- Pitcher
- Born: August 6, 1937 Trenton, New Jersey, U.S.
- Died: June 18, 2016 (aged 78) Berkeley Heights, New Jersey, U.S.
- Batted: RightThrew: Right

MLB debut
- April 15, 1959, for the Chicago Cubs

Last MLB appearance
- September 30, 1961, for the Cleveland Indians

MLB statistics
- Win–loss record: 3–8
- Earned run average: 4.58
- Strikeouts: 68
- Stats at Baseball Reference

Teams
- Chicago Cubs (1959–1961); Cleveland Indians (1961);

= Joe Schaffernoth =

American baseball player (1937–2016)

Joseph Arthur Schaffernoth (August 6, 1937 – June 18, 2016) was an American professional baseball player and right-handed pitcher who appeared in 74 games, all but one in relief, in Major League Baseball for the Chicago Cubs (1959–1961) and Cleveland Indians (1961). He was listed as 6 ft 4 in tall and 195 lb.

==Playing career==
Born in Trenton, New Jersey, Schaffernoth attended Jonathan Dayton High School in Springfield Township.

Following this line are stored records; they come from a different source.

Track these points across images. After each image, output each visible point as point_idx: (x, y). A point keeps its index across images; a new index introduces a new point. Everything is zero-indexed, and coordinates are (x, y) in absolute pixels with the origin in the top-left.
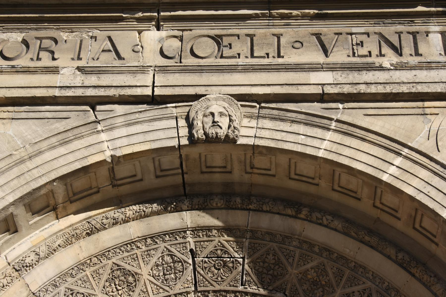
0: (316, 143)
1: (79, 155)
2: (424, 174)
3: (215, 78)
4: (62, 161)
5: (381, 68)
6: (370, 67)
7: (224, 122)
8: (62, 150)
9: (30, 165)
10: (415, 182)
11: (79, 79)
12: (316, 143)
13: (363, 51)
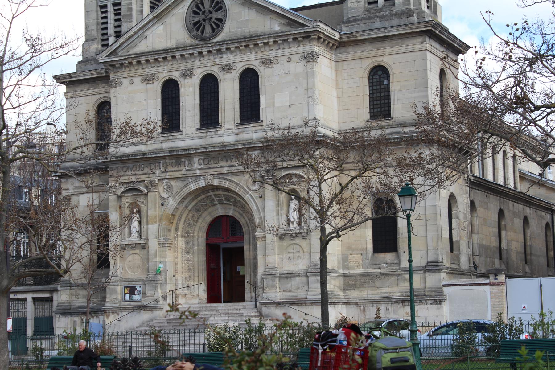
0: (225, 184)
1: (188, 189)
2: (242, 190)
3: (208, 171)
4: (186, 191)
5: (235, 166)
6: (233, 166)
7: (210, 181)
8: (186, 189)
9: (181, 192)
10: (241, 192)
11: (186, 173)
12: (225, 184)
13: (233, 161)
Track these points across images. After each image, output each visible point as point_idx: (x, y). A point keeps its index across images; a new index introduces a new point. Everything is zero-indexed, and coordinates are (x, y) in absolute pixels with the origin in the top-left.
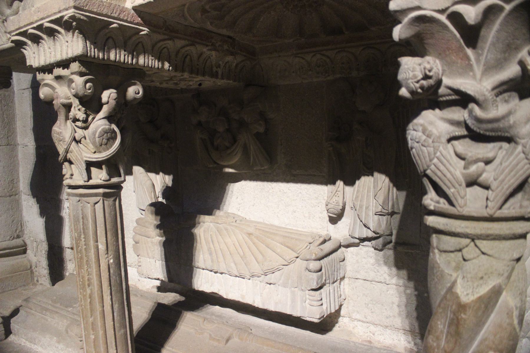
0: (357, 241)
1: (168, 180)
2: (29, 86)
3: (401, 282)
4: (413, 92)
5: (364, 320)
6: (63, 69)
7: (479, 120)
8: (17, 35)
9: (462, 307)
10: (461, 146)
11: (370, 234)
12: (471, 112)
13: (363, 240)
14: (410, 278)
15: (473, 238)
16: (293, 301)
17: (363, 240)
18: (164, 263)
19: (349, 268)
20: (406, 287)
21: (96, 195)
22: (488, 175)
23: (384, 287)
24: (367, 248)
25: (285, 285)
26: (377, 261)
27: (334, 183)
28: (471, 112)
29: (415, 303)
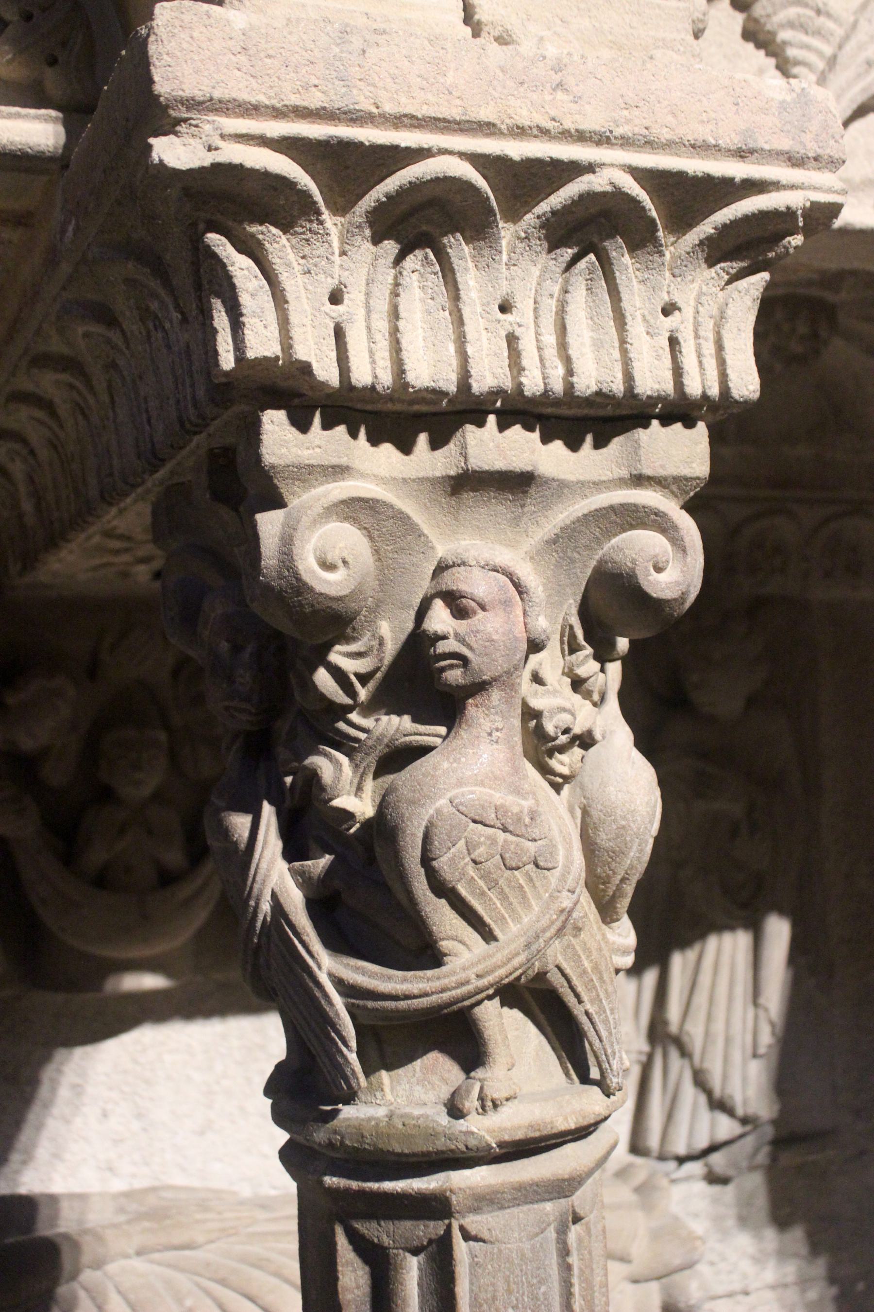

After graduating, he began his professional career in the Cubs' organization 1956 with the Class-D Paris Lakers. In 31 games, he had a win–loss record of 21–6 and a 2.72 earned run average (ERA). The following two seasons, he played for the Des Moines Bruins and Pueblo Bruins and had records of 9–12 and 5–8.

Schaffernoth made the 1959 Cubs' roster out of spring training, and made his MLB debut on April 15, 1959, with a scoreless inning of relief against the San Francisco Giants. In his second appearance, on April 18 at Los Angeles Memorial Coliseum, he made his only big-league start against the Dodgers, who were en route to the 1959 World Series championship. Schaffernoth failed to retire a batter, surrendering three hits, one base on balls and three earned runs. He was spared a loss when the Cubs came back to tie the game in the third inning, but Chicago eventually dropped the contest, 8–7. When the Cubs signed Bob Porterfield a month later, Schaffernoth was placed on the disabled list due to an elbow injury, and finished the year with the Fort Worth Cats.

In 1960, Schaffernoth split the season between the Triple-A Houston Buffs (where he went 8–2) and the Cubs. Called back to Chicago in June, he posted his best major-league season. In 33 games, he had a 2–3 record, a 2.78 ERA, and 33 strikeouts in 55 innings pitched.

However, in 1961, he was less effective, and had a 0–4 record and a 6.34 ERA when his contract was sold on waivers to the Indians. He relieved in 15 games for the Tribe, and dropped his only decision with a 4.76 earned run average. At the end of the season, the Washington Senators acquired his contract, but they returned him to the Cleveland organization prior to the 1962 season.

Schaffernoth spent the year with the Jacksonville Suns, compiling an 18–11 record with a 2.67 ERA in 30 starts, and was named the International League pitcher of the year. Schaffernoth spent 1963 with Jacksonville in what ended up being his final professional season, finishing with a 3–7 record and a 3.47 ERA in 17 games.

As a major leaguer, Schaffernoth lost eight of 11 decisions, with three saves and a career ERA of 4.58. In 118 innings pitched, he allowed 116 hits and 53 bases on balls, with 68 strikeouts.

He died of cancer in 2016, at the age of 78.